Here’s how Phonics Training is Transforming Tanzanian Primary Schools

Tuesday, February 12, 2019
Standard II Teacher Elda Kisava engages the entire classroom of students as they learn letters as sounds [one skill of phonics].
USAID/Tanzania, Rachel Chilton

Morogoro, Tanzania -- Elda Kisava has always been passionate about teaching. She feels it is a natural fit for her. Unfortunately, in Tanzania many teachers are tasked with teaching a very large number of students at one time which can create a challenging learning environment.

While access to and gender parity in education in Tanzania has improved, quality has not kept pace, especially in primary schools. As a result, student performance continues to suffer across all 26 regions of Tanzania, including Morogoro.

The USAID Tusome Pamoja (Let Us Read Together) activity is working with Tanzanians and other development partners to change this. Along with providing reading materials for new students, the activity trains teachers on innovative ways to make reading easier and more engaging for students. Elda believes her students' strengths include an eagerness to learn. By making new reading books accessible to each child, classroom training has been enriched and children can now study at home.

Elda had the opportunity to attend several Tusome Pamoja phonics training sessions. "I now have a new skill set for teaching letters as sounds [one skill of phonics]," said Elda. The use of phonics helps her engage the large number of students in her classroom. Every student has the chance to sound out letters and words for the entire group. Learning becomes less challenging and more fun.

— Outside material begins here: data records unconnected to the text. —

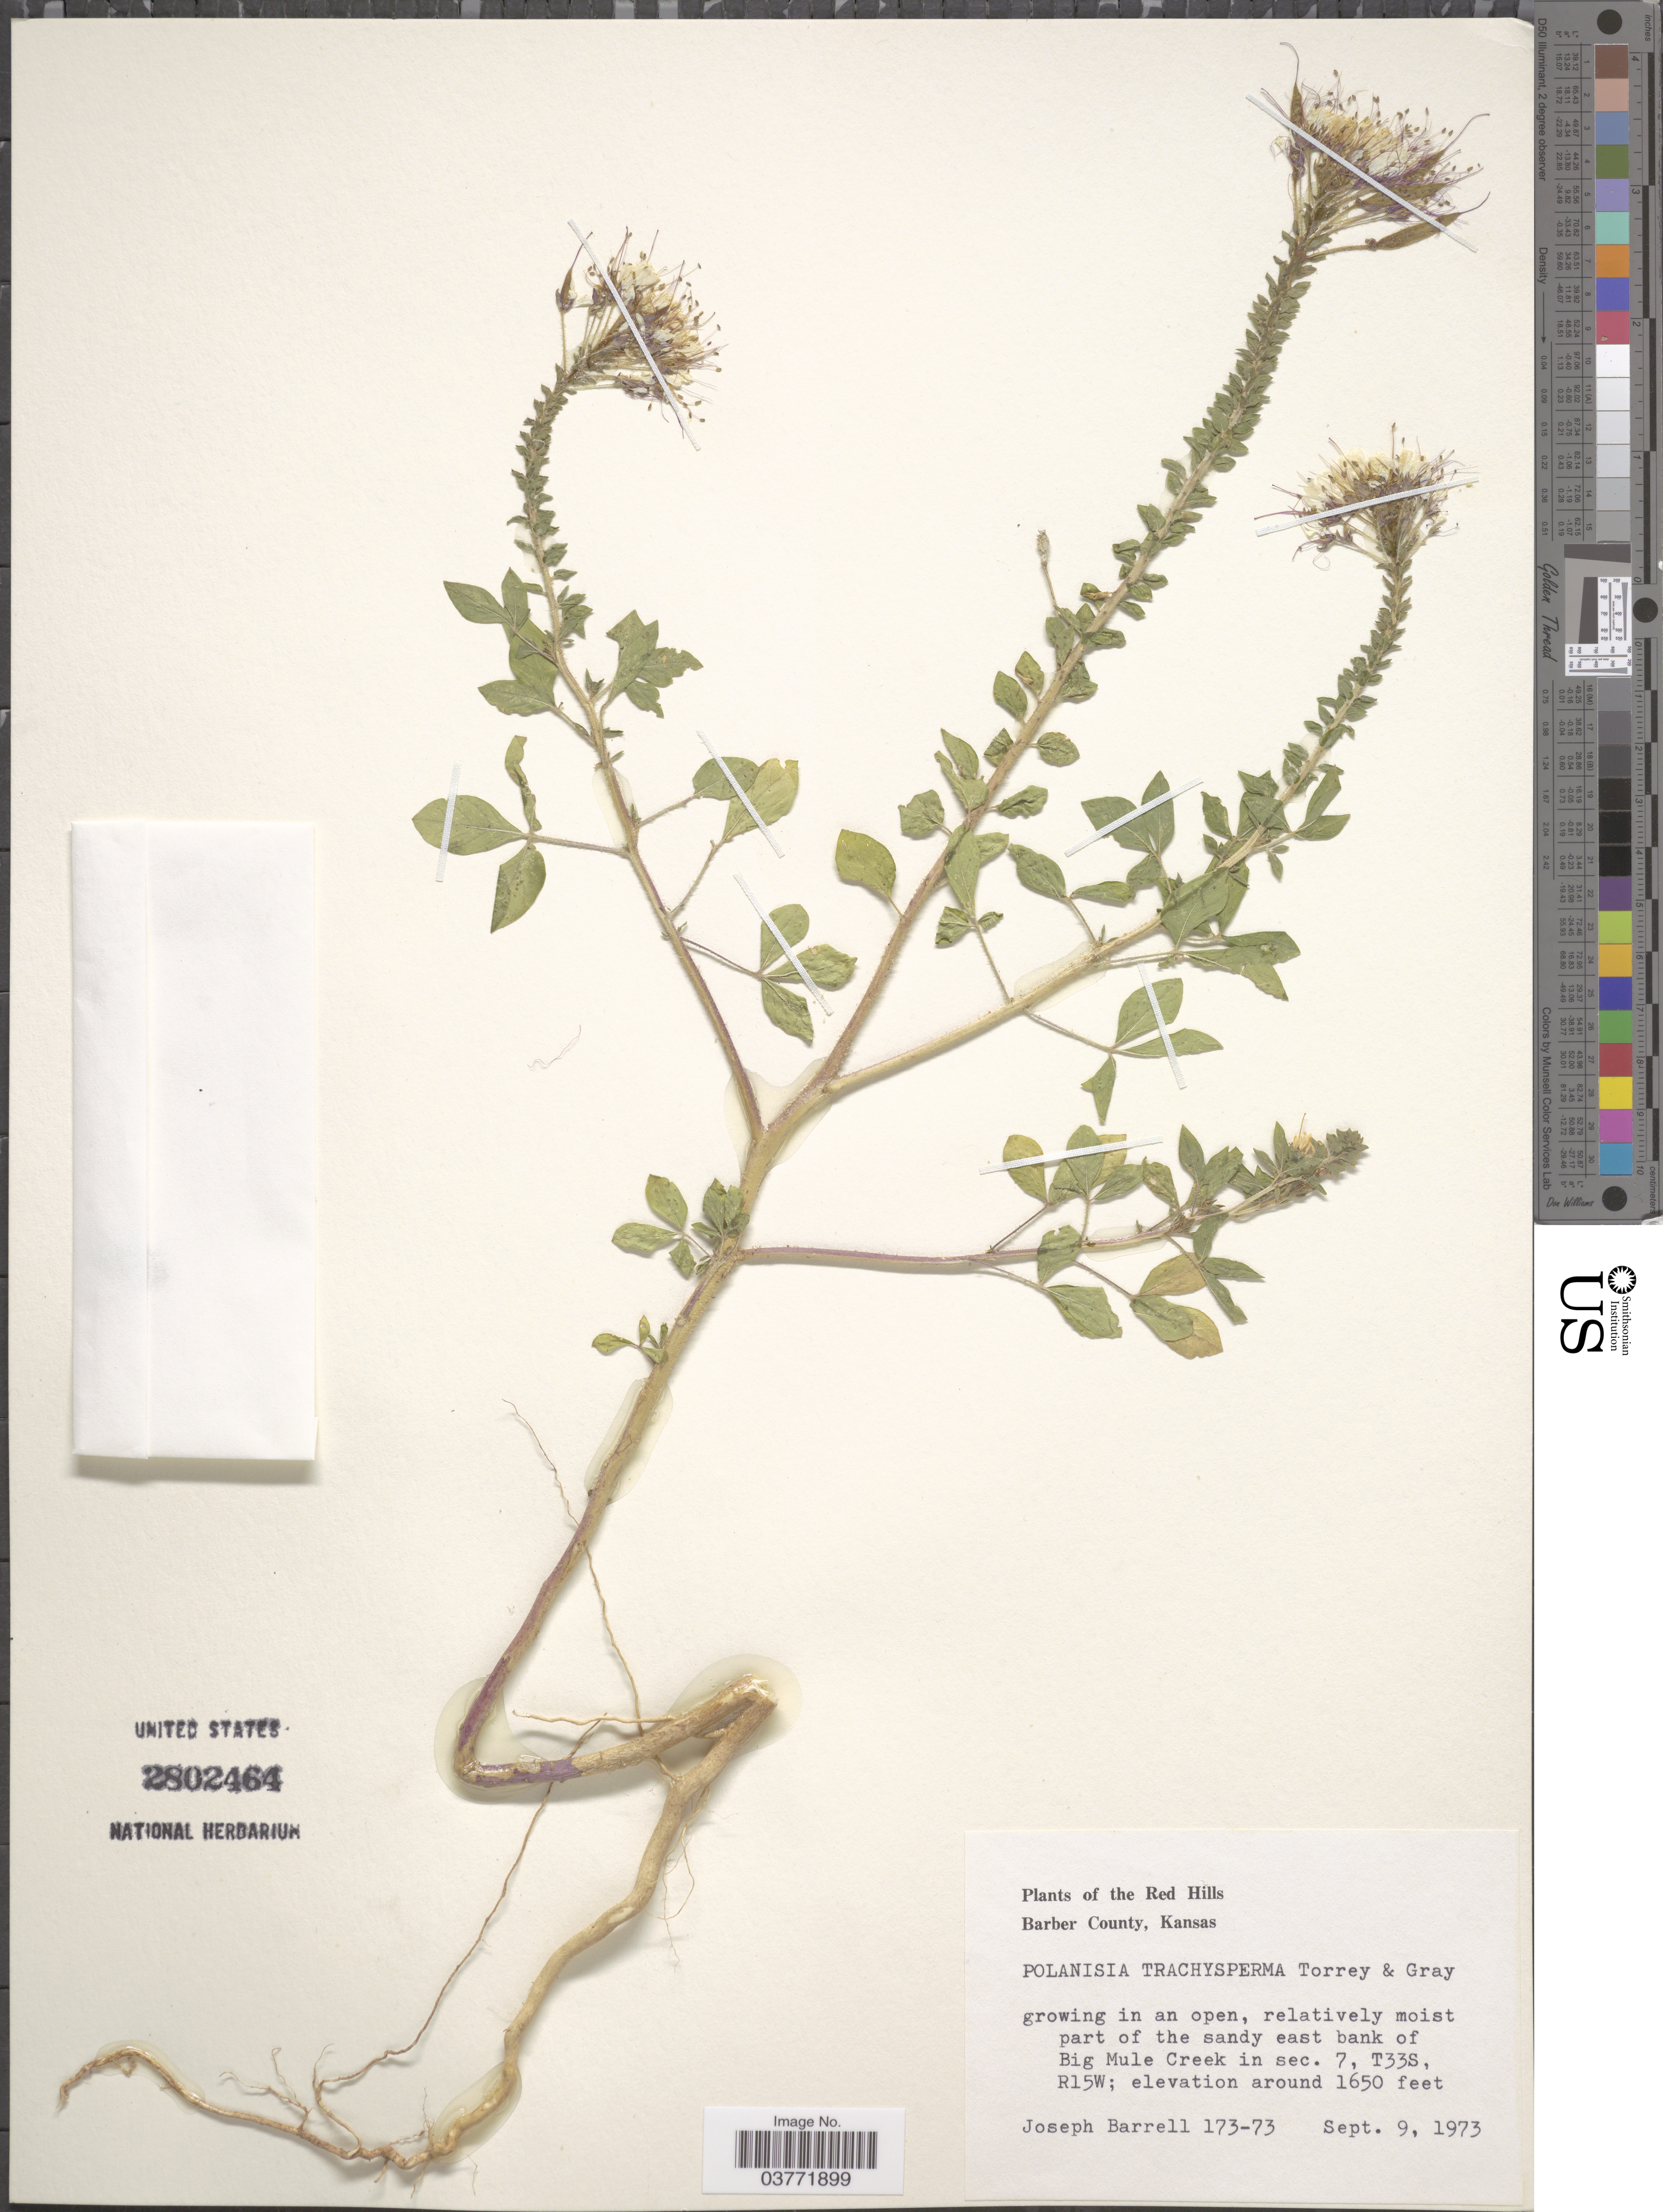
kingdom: Plantae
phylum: Tracheophyta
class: Magnoliopsida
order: Brassicales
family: Cleomaceae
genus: Polanisia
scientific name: Polanisia trachysperma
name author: Torr. & A. Gray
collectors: J. Barrell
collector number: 173-73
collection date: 1973-09-09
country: United States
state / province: Kansas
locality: Red Hills Barber County. Relatively moist part of the sandy east bank of Big Mule Creek in sec. 7, T33S, R15W.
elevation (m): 503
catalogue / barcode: US 2802464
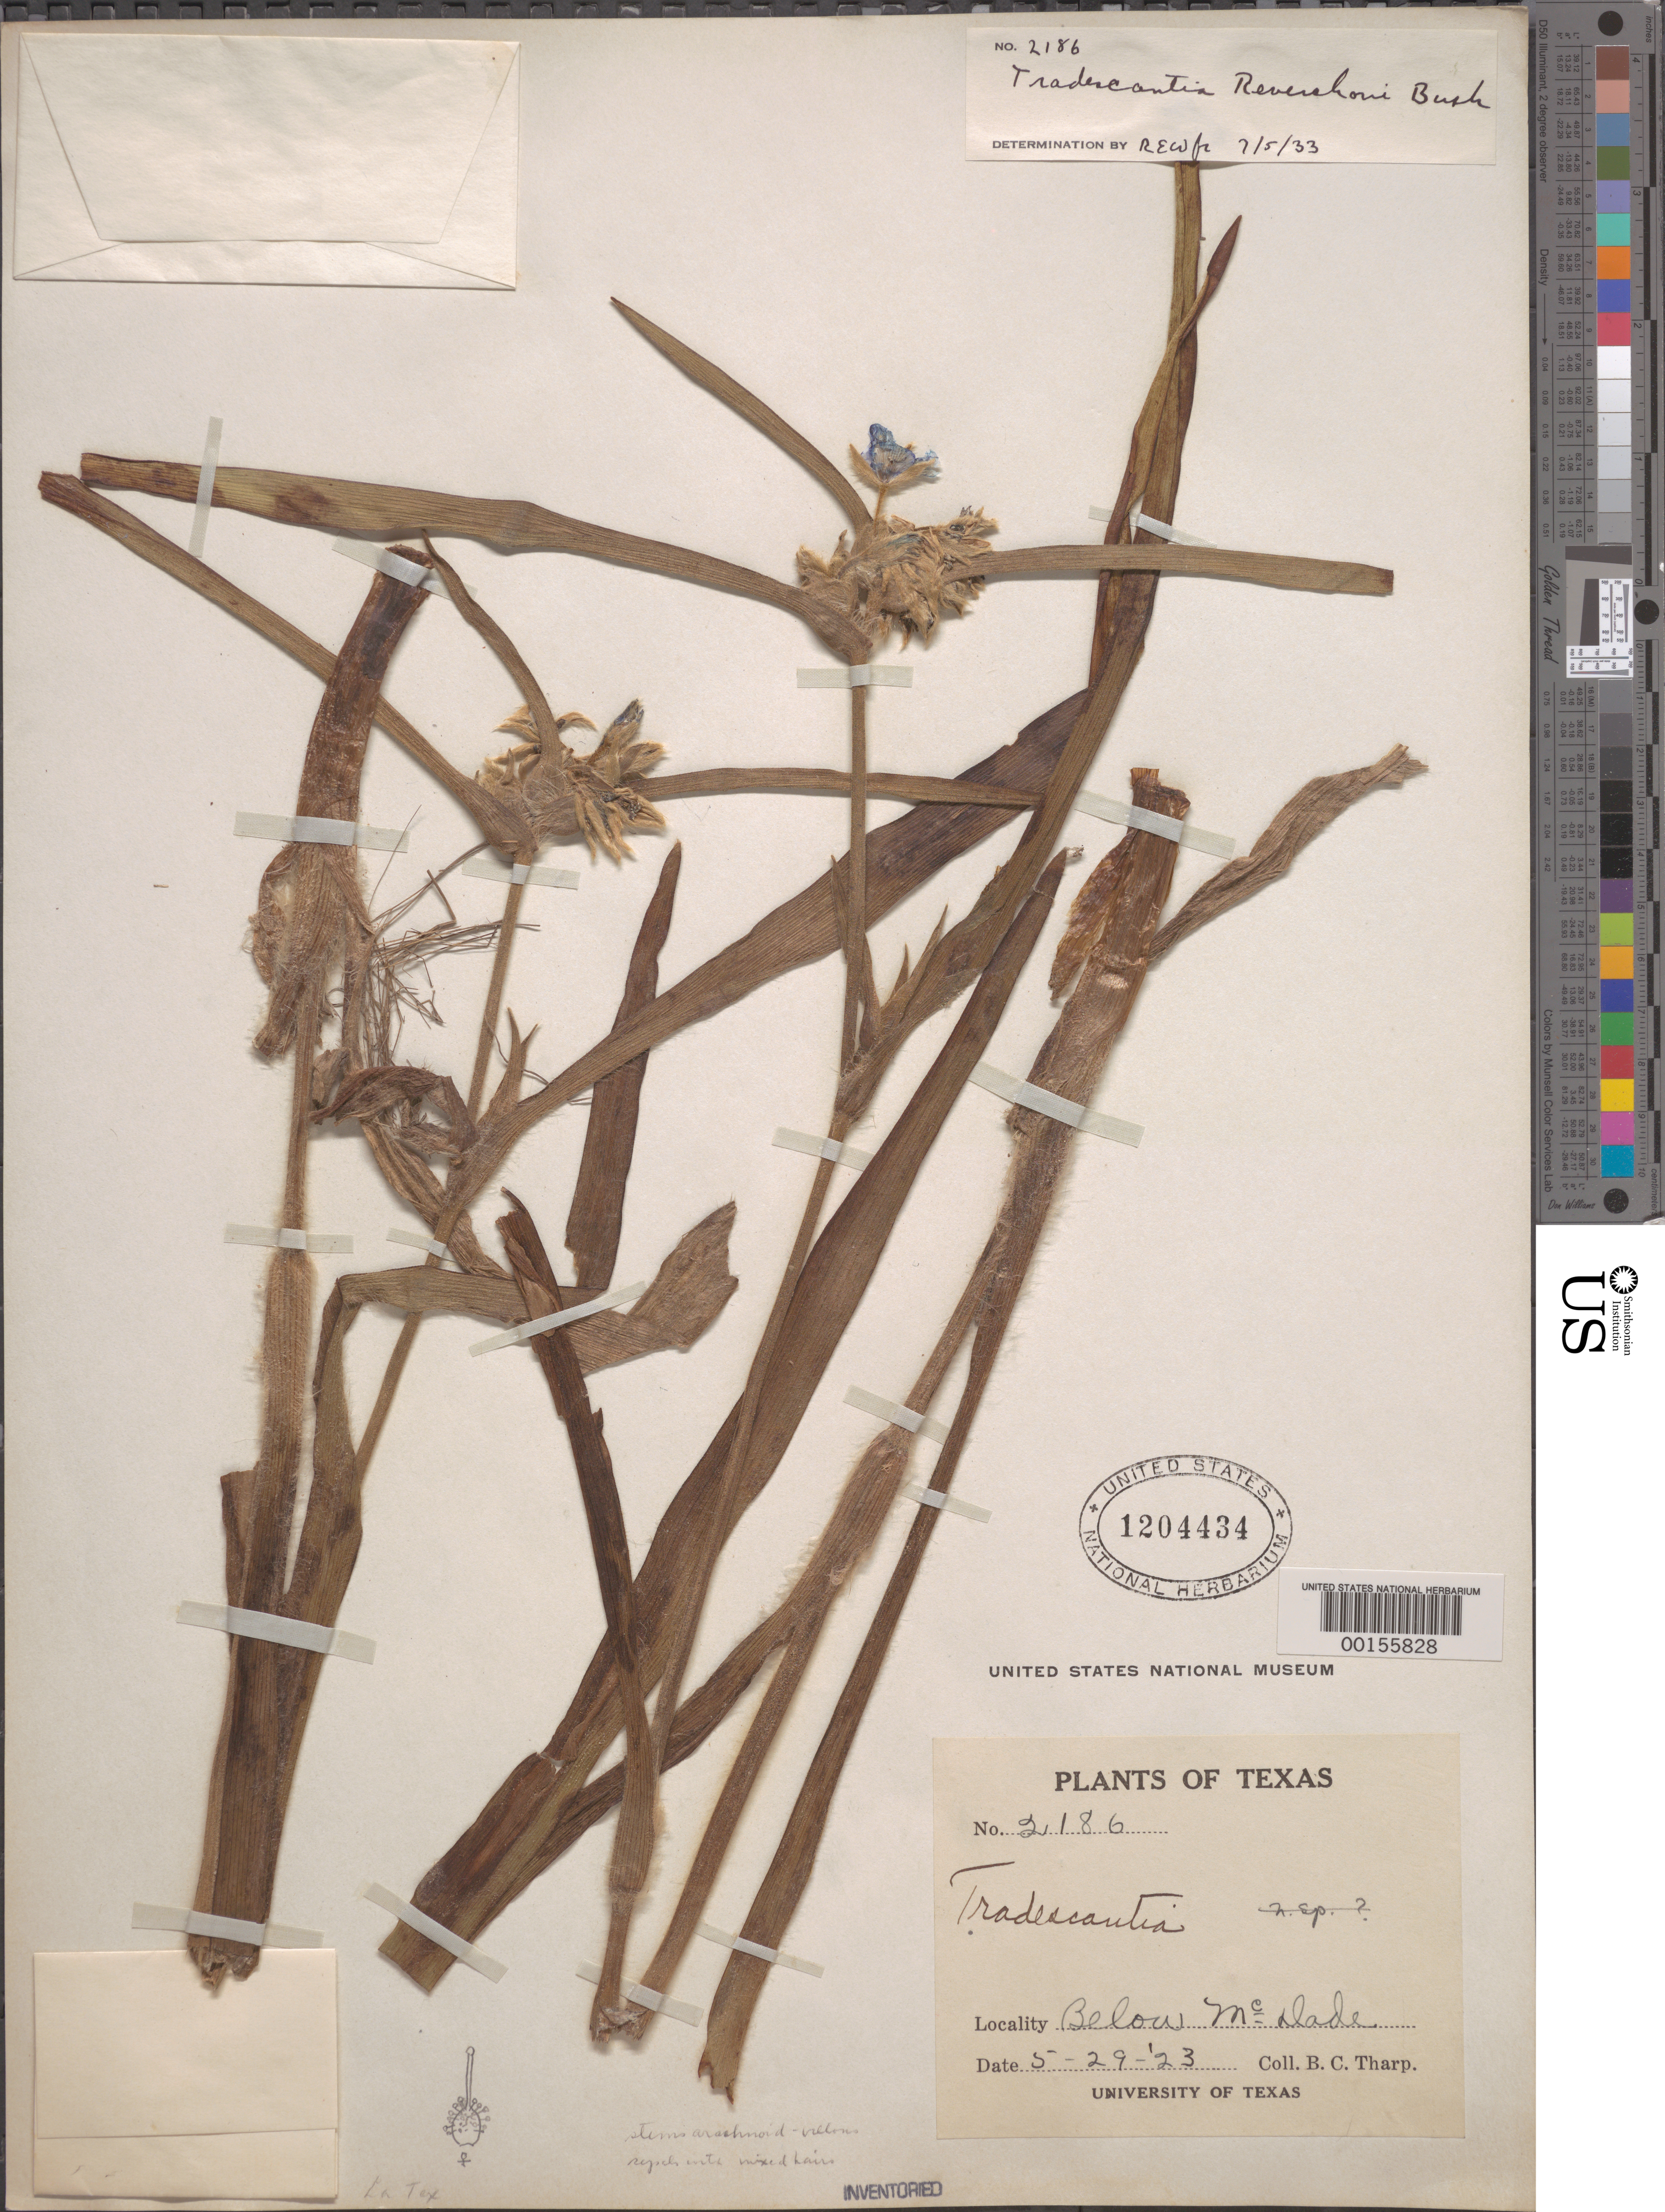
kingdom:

As a teacher designated to provide phonics training to other teachers, Elda is responsible for educating her colleagues. The teachers at Mikumi Primary School meet once a week to discuss best practices for helping students improve their reading skills.

Tusome Pamoja works in five target regions in Tanzania: Iringa, Morogoro, Mtwara, Ruvuma, and Zanzibar. Since the project began in January of 2016, all Standard I and II students have received new learning materials, including nearly one million reading books. Additionally, all Standard I and II teachers across the five regions, over 12,000 in total, have received training on early grade reading instruction, improving their knowledge and skills as educators.

Tusome Pamoja will continue to identify and build on existing initiatives and plans to reach over 879,000 Standard I to Standard IV students and 26,000 teachers by January 2021.

Elda is thrilled to see improvements in her students' reading skills. "They are very eager to learn. They come to class every day ready to learn something new. I am happy I can help."